Nos situamos hacia el final de la novela de Benito Pérez Galdós La corte de Carlos IV, la segunda de las entregas de la monumental serie de los Episodios Nacionales. El protagonista, Gabriel, un muchacho de dieciséis años nacido en Cádiz, criado en La Caleta y que estuvo en lo de Trafalgar, anda ahora por Madrid, buscando fortuna y mezclado con gentes del teatro y con cortesanos.
La acción se sitúa en el otoño de 1807. Napoleón ya ha entrado en España con sus tropas bajo el pretexto de dirigirse a Portugal y el príncipe Fernando acaba de ser descubierto encabezando una conjura para quitarse del medio a sus padres, el rey Carlos IV y la reina María Luisa de Parma, y también a Manuel Godoy.
Gabriel ha asistido a las conversaciones entre gente que hace y deshace en la Corte, gente de palacio, y además ha escuchado numerosas opiniones del pueblo. La calle anda revuelta. Unos piensan que Napoleón viene a dar un espaldarazo a Godoy -incluso auguran que el emperador va a trocear el mapa de Portugal en tres y a entregarle al primer ministro español la zona del Alentejo y el Algarve- y otros son de la opinión de que las tropas francesas vienen a aupar al trono al príncipe Fernando.
Pues bien, en éstas anda Madrid cuando Gabriel topa con el personaje de Pacorro Chinitas, de oficio amolador, o sea, un afilador, digamos. Es un tipo del pueblo llano que Gabriel recuerda como con «más talento que un papa». Y fijaos en lo que dice este tal Pacorro, sabio él: afirma que los españoles de la época serían necios si se fiasen de Napoleón y que no es razonable esperar que éste venga ni a favorecer a Carlos IV ni al que después reinaría con el nombre de Fernando VII, sino a apropiarse de España. Y atentos a la frase con la que pone colofón a su pensamiento:
– «Aquí vamos a ver cosas gordas y es preciso que estemos preparados, porque de nuestros Reyes nada se debe esperar y todo lo hemos de hacer nosotros».
En efecto, luego vino la ocupación napoleónica y el levantamiento contra el francés. Gabriel opina que Bonaparte fracasó porque creyó conocer España siguiendo el reflejo de sus reyes, y no el de esa parte del pueblo que encarnaba este tal Pacorro. Así fue.

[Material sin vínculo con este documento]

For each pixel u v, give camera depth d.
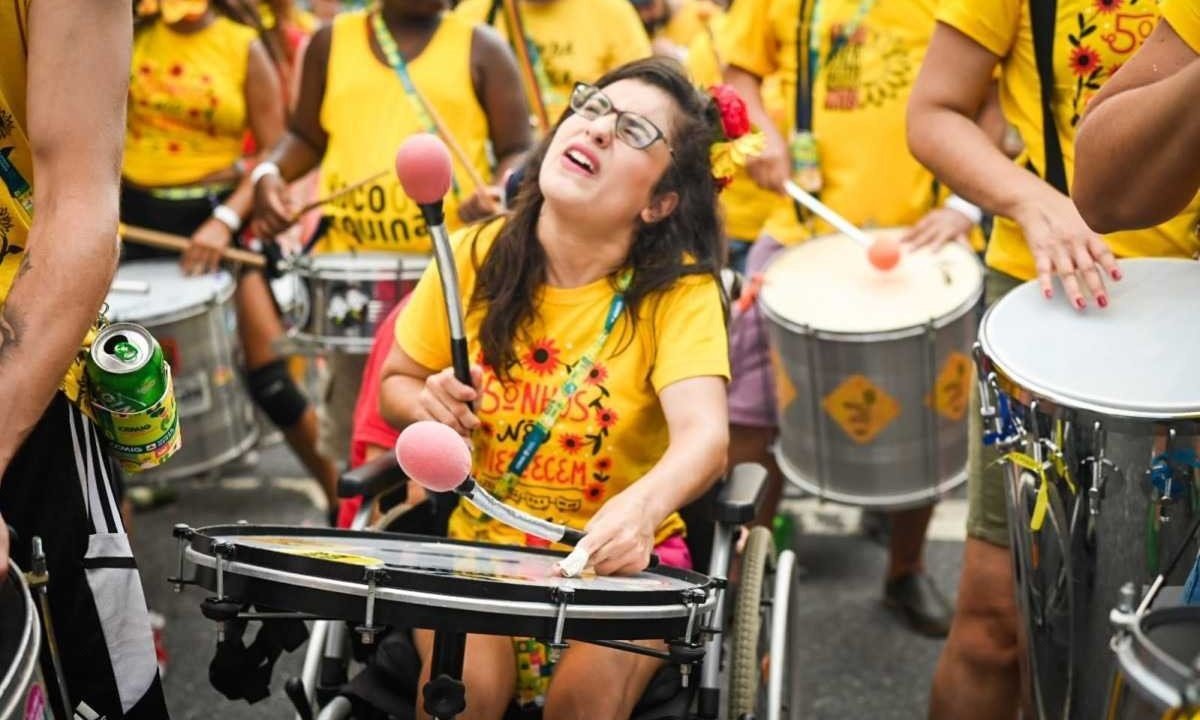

¿Y por qué hablo de todo esto? Pues por lo oportuno del pensamiento del personaje de Galdós, que hoy por hoy nos viene pintiparado, como dice el cura de Amanece que no es poco. No estoy estableciendo que la situación sea parecida a la de ahora. Sostengo que es idéntica. Y lo digo en un aspecto muy concreto: donde Galdós se refiere a los Reyes (sic), en la actualidad, en 2020, aludimos a la clase gobernante -incluyo en ella tanto al Gobierno como a todo lo que suene a institución desde la que se presiente poder-.
La mayoría de los españoles -y sospecho que esto es extensible a la ciudadanía de otros países- hace mucho que no se cree nada de quienes gobiernan. Salvo para sus allegados más íntimos, salvo para quienes están comiendo gracias a ellos -bien sea por haber sido colocados en ciertos puestos de manera directa o bien sea a través de negocios personales-, hace muchos años que el descreimiento es el fundamento de nuestra relación con el poder. Insisto en que esto puede ser global, aunque en España lo veamos acentuado.
De hecho, me temo que hace varias votaciones ya que quien gobierna en España no obtiene su cargo por méritos propios, sino por recibir los réditos de un voto de castigo que se ha emitido contra otro dirigente. Aznar fue presidente contra González. Zapatero, contra Aznar. Rajoy, contra Zapatero. Lo de Sánchez, además, a mi juicio se explica sumando a esta ecuación el empeño personal de alguien dispuesto a llegar al poder a costa de lo que fuera, algo muy lógico en la política, pues ésta consiste en esencia en una «lucha por el poder», tal y como anticipó Antonio García-Trevijano.
De modo que, parafraseando a Galdós, Pacorro Chinitas bien podría asistir a los sucesos actuales y concluir:
– Aquí vamos a ver cosas gordas y es preciso que estemos preparados, porque de nuestros gobernantes nada se debe esperar y todo lo hemos de hacer nosotros.
No vaticino nada en concreto, ni mucho menos, pues yo no tengo vocación de Nostradamus, pero sí que afirmo lo siguiente: se entiende que nos prefieran entretenidos con bobadas y no leyendo a Galdós. Ay, que vuelva don Benito, aunque sea para un rato.